What this task involves:
Retype exactly the span of lines below from the one with "left eye: (71, 37)" through the one with "left knee: (73, 218)". Do not include pictures.

Data records:

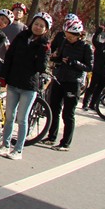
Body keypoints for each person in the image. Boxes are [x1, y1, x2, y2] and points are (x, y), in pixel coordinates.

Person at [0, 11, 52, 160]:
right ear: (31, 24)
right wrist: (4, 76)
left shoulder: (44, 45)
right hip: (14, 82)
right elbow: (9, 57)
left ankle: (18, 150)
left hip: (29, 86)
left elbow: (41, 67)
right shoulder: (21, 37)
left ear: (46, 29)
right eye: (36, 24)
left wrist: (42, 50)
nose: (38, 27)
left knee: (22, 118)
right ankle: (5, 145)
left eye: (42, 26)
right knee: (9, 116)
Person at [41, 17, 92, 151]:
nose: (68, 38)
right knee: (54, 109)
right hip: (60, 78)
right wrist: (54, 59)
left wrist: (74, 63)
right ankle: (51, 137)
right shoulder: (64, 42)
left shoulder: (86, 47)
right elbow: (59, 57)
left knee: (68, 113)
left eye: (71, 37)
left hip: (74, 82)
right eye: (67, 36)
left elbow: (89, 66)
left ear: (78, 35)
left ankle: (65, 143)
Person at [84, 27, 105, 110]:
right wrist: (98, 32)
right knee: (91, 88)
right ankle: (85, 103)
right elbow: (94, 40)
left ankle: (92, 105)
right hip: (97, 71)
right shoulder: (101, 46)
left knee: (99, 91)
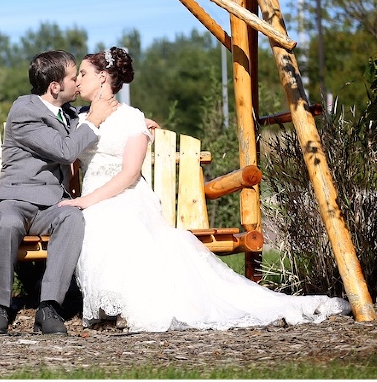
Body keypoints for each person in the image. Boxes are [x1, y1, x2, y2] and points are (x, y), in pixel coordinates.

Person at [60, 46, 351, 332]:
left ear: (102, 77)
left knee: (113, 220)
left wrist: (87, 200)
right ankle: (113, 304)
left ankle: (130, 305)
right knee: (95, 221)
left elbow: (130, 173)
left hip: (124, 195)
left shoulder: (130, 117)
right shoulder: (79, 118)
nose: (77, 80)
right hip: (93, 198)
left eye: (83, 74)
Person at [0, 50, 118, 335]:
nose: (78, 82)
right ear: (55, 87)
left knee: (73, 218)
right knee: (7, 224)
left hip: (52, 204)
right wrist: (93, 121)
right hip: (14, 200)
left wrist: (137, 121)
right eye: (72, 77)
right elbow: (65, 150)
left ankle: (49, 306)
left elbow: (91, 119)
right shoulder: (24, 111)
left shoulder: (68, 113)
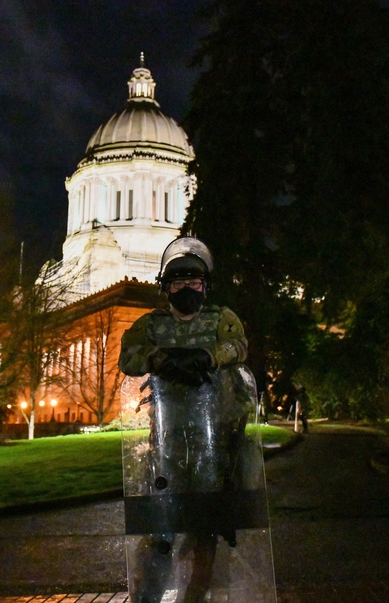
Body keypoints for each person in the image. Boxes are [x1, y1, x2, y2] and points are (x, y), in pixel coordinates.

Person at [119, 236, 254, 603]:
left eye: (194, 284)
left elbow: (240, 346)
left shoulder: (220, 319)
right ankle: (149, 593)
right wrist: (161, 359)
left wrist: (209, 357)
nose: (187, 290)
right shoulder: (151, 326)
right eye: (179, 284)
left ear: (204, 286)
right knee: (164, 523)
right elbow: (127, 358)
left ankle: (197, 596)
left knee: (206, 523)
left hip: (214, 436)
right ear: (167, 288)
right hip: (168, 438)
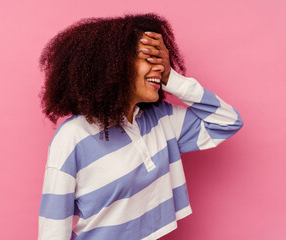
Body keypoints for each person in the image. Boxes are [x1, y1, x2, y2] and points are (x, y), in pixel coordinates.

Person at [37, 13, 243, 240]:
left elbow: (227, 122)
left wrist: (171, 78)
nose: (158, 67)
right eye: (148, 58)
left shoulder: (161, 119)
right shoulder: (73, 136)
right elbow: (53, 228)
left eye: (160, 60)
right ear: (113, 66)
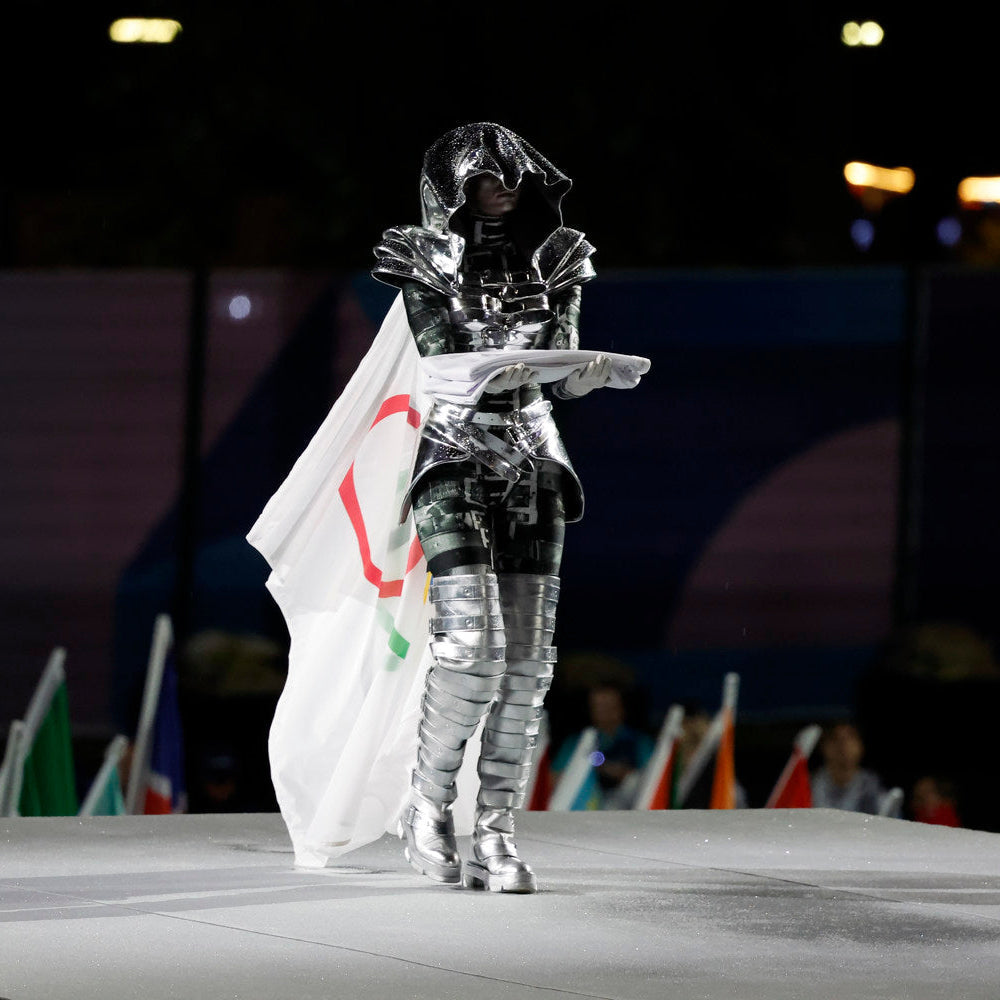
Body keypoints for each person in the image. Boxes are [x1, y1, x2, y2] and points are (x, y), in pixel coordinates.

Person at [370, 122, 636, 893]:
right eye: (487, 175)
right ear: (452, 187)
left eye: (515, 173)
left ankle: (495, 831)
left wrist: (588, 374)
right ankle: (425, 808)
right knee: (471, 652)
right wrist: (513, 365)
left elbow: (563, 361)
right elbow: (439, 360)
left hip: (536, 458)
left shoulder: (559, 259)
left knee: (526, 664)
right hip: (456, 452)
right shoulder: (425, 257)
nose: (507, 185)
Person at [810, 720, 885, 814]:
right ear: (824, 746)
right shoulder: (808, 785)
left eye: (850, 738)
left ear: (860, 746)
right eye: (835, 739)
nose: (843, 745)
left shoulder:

Exercise result:
left eye: (71, 37)
left hip: (74, 82)
right eye: (67, 36)
left elbow: (89, 66)
left ear: (78, 35)
left ankle: (65, 143)
Person at [84, 27, 105, 110]:
right wrist: (98, 32)
right knee: (91, 88)
right ankle: (85, 103)
right elbow: (94, 40)
left ankle: (92, 105)
right hip: (97, 71)
right shoulder: (101, 46)
left knee: (99, 91)
Body keypoints for each person in the image. Boxes are [x1, y1, x2, y2] and points are (x, y), in pixel coordinates.

Person at [60, 46, 351, 332]:
left ear: (102, 77)
left knee: (113, 220)
left wrist: (87, 200)
right ankle: (113, 304)
left ankle: (130, 305)
right knee: (95, 221)
left elbow: (130, 173)
left hip: (124, 195)
left shoulder: (130, 117)
right shoulder: (79, 118)
nose: (77, 80)
right hip: (93, 198)
left eye: (83, 74)
Person at [0, 50, 118, 335]:
nose: (78, 82)
right ear: (55, 87)
left knee: (73, 218)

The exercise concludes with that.